Common seed may be cheaper but it could introduce a weed problem that lasts for decades. A small level of contamination of weeds in a bag of seeds can cause a lot of damage.
“It is really important to plant the best quality seed that you can,” he said.
Proper seed placement is the second step to achieve a good forage stand. Avoid planting into fluffy soil because seeds cannot absorb sufficient water to germinate.
“Forage seeds need to actually double their weight in water before they start to germinate so you need good soil-to-seed contact,” he said.
Roots do not anchor well or absorb adequate moisture and the plants die.
He advises following the rule of the boot.
“The way you can tell if your field is good to stick seed in the ground is by taking your boot and stepping on the area you have worked. You will leave an imprint with the heel and sole. You do not want to leave an impression with the arch of the boot,” he said.
When in doubt, firmer is better to ensure seed-to-soil contact.
Appropriate seeding rates are important. Adjust rates based on moisture, soil texture, temperature, time of year and past experience.
In dryland regions, producers can back off on seeding rates and establish a lower population because there may not be enough moisture to support more plant growth.
Plant depth is driven by the size of the seed. Depth should be the equivalent of 2.5 to five times the width of the seed. Bigger seeds go deeper but small forage seeds may not have the energy to properly emerge if planted too deep.
“Most failure comes from planting too deep,” he said.
“You cannot recover from going too deep.”
Seeding rates need to be monitored because seed is expensive.
Traditional seeding rates have changed because of improved seeding equipment, better seed technologies with coatings and treatments, and improved genetics that offer better emergence and vigour.
Producers may plant more to get better yields in the first year but over time it does not make much difference in stand density.
Research has shown more plants emerged in the first year, but by year five the fields ended up with 10 plants per sq. foot, which is achievable with a six pound seeding rate.
Next, control weeds in seedling crops to protect the yield for years to come.

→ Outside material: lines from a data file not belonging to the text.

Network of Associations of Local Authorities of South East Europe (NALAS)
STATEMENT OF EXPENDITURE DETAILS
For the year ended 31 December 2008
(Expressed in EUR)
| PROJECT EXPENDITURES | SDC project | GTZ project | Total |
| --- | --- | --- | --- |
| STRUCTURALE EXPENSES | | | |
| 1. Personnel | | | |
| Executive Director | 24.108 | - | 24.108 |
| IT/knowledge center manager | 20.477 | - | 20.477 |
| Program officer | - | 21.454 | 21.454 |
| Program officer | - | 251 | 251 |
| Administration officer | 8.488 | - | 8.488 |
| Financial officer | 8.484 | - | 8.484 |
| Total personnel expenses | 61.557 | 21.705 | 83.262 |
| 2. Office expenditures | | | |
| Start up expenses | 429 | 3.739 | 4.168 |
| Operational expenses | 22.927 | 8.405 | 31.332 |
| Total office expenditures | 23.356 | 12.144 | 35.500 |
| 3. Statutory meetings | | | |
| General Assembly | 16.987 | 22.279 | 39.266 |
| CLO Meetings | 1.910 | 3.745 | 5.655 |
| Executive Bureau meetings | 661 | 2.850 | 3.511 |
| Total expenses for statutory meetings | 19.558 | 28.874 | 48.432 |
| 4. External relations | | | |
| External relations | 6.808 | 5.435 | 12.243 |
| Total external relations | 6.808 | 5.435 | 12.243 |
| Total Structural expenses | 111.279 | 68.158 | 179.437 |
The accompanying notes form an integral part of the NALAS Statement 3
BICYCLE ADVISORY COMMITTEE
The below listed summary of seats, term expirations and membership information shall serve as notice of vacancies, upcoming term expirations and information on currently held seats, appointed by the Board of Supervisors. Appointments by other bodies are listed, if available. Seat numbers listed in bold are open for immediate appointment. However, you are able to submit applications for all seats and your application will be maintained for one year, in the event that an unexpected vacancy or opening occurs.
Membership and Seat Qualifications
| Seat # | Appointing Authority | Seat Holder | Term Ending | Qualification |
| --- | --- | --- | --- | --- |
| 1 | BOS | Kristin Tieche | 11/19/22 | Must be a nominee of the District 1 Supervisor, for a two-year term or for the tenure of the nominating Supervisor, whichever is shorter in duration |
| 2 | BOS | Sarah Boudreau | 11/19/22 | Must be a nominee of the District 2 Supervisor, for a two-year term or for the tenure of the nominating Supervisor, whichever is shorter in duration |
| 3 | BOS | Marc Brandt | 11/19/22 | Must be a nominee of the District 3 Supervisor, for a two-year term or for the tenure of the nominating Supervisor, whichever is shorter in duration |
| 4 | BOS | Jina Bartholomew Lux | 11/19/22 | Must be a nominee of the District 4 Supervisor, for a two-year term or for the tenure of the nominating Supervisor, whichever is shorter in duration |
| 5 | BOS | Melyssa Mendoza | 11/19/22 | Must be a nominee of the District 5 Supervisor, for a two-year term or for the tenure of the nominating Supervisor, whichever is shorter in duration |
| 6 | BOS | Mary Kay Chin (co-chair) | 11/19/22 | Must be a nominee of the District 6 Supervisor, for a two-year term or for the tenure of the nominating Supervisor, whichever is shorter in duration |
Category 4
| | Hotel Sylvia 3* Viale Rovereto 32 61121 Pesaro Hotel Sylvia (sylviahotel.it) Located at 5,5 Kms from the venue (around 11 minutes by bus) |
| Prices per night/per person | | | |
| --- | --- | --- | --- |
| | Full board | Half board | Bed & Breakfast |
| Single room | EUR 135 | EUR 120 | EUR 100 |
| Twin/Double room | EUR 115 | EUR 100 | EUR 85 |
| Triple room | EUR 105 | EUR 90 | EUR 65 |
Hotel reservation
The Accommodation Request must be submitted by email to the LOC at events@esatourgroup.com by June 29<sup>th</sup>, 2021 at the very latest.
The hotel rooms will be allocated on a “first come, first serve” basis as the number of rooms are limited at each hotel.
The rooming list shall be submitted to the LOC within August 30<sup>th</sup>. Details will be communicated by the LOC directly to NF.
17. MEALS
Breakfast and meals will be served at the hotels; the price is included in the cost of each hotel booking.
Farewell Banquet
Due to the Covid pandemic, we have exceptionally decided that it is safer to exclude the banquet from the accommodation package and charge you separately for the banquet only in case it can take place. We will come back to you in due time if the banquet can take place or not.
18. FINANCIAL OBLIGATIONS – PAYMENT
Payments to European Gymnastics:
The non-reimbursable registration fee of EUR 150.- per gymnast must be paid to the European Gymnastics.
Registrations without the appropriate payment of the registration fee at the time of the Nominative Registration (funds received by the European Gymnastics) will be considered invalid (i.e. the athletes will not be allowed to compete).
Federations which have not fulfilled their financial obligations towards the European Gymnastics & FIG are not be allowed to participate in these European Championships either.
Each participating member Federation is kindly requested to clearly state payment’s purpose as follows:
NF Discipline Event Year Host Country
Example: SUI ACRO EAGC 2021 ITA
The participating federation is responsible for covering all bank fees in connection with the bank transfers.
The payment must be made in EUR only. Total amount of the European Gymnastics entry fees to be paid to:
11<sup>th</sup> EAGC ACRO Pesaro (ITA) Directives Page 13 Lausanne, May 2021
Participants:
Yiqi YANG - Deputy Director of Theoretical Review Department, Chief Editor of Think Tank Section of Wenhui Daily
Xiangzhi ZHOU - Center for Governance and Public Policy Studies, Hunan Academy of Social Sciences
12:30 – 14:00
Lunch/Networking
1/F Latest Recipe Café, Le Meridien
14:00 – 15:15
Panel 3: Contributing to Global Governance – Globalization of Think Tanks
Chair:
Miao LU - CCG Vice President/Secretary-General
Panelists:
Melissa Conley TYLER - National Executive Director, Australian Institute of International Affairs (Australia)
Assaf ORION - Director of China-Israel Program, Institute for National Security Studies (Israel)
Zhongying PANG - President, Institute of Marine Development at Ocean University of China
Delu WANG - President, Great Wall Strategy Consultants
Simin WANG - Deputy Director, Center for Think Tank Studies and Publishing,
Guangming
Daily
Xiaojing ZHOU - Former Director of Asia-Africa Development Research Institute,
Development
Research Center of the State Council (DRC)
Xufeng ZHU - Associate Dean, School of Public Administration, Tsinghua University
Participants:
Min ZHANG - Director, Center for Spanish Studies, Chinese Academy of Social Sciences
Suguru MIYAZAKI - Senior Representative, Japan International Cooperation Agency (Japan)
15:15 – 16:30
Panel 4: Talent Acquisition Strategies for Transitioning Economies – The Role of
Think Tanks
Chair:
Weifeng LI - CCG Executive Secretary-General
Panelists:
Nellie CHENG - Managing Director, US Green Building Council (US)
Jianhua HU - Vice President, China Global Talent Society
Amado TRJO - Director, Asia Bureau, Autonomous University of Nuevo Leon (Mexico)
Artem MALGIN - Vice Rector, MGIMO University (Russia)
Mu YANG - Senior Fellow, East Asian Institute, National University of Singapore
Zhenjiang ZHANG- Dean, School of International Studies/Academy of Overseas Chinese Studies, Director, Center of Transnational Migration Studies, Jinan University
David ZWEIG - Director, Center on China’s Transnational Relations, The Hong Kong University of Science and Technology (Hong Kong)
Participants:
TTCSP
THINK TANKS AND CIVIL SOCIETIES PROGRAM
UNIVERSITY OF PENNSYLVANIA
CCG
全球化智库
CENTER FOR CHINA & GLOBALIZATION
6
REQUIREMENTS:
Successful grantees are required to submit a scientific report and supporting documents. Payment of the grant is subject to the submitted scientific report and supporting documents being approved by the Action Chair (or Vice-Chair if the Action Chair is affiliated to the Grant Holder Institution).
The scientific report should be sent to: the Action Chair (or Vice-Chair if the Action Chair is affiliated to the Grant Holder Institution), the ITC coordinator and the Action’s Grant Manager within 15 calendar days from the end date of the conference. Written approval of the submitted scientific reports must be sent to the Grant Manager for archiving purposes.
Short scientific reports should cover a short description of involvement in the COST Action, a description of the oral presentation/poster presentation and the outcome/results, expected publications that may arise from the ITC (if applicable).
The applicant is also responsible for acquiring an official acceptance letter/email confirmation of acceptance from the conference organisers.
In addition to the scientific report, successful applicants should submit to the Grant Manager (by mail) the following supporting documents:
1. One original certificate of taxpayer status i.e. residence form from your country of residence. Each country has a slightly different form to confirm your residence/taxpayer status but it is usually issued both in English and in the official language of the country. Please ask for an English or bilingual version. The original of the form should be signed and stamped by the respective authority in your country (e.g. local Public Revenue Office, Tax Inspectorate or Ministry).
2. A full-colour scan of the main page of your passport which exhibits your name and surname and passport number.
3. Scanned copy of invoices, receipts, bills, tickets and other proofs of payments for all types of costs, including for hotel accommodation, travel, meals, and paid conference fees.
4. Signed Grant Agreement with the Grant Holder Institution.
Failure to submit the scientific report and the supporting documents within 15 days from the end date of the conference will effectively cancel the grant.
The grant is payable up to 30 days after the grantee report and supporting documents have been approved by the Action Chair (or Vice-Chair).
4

“As long as you did something to control weeds in the seeding year, you have protected your yield for the rest of your stand,” he said.
“It will never yield as good as it could have if you had controlled weeds when it was little baby plants,” he said.
His final advice is to follow the rule of the hat to see if seeding was successful at a projected 20 to 25 seedlings per sq. foot. One seedling every inch is the goal for a perennial forage.
Toss a baseball hat at random intervals in a field and then count the seedlings under the hat.
“We would hope to have 10 to 12 seedlings under a ball cap,” he said.